Three things happen here under the hood in the code above:

  • Spark reads the JSON, infers the schema and creates a collection of DataFrames
  • At this point, Spark converts your data into DataFrame = Dataset[Row], a collection of generic Row object, since it does not know the exact type
  • Now, Spark converts the Dataset[Row] -> Dataset[DeviceIoTData] type-specific Scala JVM object, as dictated by the class DeviceIoTData.

With Dataset[ElementType] typed objects, you seamlessly get both compile-time safety and custom view for strongly-typed JVM objects.

3. Ease-of-use of APIs with structure Although structure may limit control in what your Spark program can do with data, it introduces rich semantics and an easy set of domain specific operations that can be expressed as high-level constructs. Most computations, however, can be accomplished with Dataset's high-level APIs. For example, it's much simpler to perform agg, select, sum, avg, map. filter or groupBy operations by accessing a Dataset typed object's DeviceIoTData than using RDD rows' data fields.

4. Performance and Optimization Along with all the above benefits, you cannot overlook the space efficiency and performance gains in using DataFrames and Dataset APIs for two reasons:

  • 1 DataFrame and Dataset APIs are built on top of the Spark SQL engine, it uses Catalyst to generate an optimized logical and physical query plan. Independently of the language (R/Python/Scala/Java), all relation type queries undergo the same code optimizer, providing the space and speed efficiency. Whereas the Dataset[T] typed API is optimized for data engineering tasks, the untyped Dataset[Row] is even faster and suitable for interactive analysis.

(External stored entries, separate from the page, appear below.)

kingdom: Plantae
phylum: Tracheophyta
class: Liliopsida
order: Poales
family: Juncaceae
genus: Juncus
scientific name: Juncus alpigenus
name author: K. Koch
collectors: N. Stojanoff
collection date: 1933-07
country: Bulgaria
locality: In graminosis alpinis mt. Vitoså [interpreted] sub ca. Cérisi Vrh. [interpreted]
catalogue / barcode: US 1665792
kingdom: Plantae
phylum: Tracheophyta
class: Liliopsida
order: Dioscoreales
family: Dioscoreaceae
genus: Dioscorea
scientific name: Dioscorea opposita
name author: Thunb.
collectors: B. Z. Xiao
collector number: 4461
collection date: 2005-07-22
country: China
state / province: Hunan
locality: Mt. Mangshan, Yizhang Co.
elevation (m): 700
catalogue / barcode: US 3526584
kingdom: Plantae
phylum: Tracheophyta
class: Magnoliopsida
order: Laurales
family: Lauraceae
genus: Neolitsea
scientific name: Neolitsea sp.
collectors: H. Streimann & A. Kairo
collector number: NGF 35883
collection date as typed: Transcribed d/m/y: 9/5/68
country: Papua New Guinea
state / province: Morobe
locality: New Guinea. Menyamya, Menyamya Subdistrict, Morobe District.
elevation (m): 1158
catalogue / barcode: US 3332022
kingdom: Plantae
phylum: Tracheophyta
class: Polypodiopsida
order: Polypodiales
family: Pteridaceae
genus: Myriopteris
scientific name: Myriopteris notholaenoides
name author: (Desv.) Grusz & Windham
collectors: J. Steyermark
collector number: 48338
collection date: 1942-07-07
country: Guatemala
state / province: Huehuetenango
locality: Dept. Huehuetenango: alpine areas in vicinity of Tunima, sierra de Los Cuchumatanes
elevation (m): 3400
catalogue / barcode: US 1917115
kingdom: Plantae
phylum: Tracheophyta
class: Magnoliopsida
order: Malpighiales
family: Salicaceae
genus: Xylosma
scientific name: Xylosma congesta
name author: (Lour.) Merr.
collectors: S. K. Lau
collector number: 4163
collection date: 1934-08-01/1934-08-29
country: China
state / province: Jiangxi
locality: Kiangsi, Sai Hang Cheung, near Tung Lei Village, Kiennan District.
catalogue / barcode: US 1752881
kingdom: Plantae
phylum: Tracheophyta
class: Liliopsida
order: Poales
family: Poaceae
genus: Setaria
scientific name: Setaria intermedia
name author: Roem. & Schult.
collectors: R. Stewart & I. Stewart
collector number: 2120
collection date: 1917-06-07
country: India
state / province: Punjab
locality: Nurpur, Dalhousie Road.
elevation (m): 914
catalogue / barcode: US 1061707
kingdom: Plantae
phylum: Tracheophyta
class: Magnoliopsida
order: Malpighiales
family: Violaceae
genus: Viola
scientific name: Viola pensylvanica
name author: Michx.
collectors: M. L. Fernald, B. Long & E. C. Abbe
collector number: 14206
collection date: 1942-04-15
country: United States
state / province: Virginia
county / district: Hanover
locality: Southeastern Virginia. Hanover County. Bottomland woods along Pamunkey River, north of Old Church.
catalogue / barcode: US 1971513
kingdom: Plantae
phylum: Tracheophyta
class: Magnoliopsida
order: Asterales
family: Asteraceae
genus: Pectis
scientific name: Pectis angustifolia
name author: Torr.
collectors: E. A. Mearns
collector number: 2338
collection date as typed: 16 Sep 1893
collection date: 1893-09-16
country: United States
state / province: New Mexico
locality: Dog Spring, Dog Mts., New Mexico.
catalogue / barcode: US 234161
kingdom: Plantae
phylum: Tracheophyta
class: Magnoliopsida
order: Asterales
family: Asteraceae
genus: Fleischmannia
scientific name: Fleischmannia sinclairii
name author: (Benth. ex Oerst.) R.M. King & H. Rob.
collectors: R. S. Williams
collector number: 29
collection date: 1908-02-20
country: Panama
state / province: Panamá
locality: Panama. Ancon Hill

  • 2 Since Spark as a compiler understand your Dataset type JVM object, it maps your type-specific JVM object to Tungsten's internal memory representation using Encoders. As a result, Tungsten Encoders can efficiently serialize/deserialize JVM objects as well as generate compact bytecode that can execute at superior speeds.

When should I use DataFrames or Datasets?

  • If you want rich semantics, high-level abstractions, and domain specific APIs, use DataFrame or Dataset
  • If your processing demands high-level expressions, filter, maps, aggregation, averages, sum, SQL queries, columnar access and use of lambda functions on semi-structured data, use DataFrame or Dataset.
  • If you want higher degree of type-safety at compile time, want typed JVM objects, take advantage of Catalyst optimization, and benefit from Tungsten's efficient code generation, use Dataset
  • If you want unification and simplication of APis acress Spark Libraries, use DataFrame or Dataset
  • If you are a Python user, use DataFrames and resort back to RDDs if you need more control

Bringing It All Together

In summation, the choice of when to use RDD or DataFrame and/or Dataset seems obvious. While the former offers you low-level functionality and control, the latter allows custom view and structure, offers high-level and domain specific operations, saves space, and executes at superior speeds.

As we examined the lessons we learned from early releases of Spark—how to simplify Spark for developers, how to optimize and make it performant—we decided to elevate the low-level RDD APIs to a high-level abstraction as DataFrame and Dataset and to build this unified data abstraction across libraries atop Catalyst optimizer and Tungsten.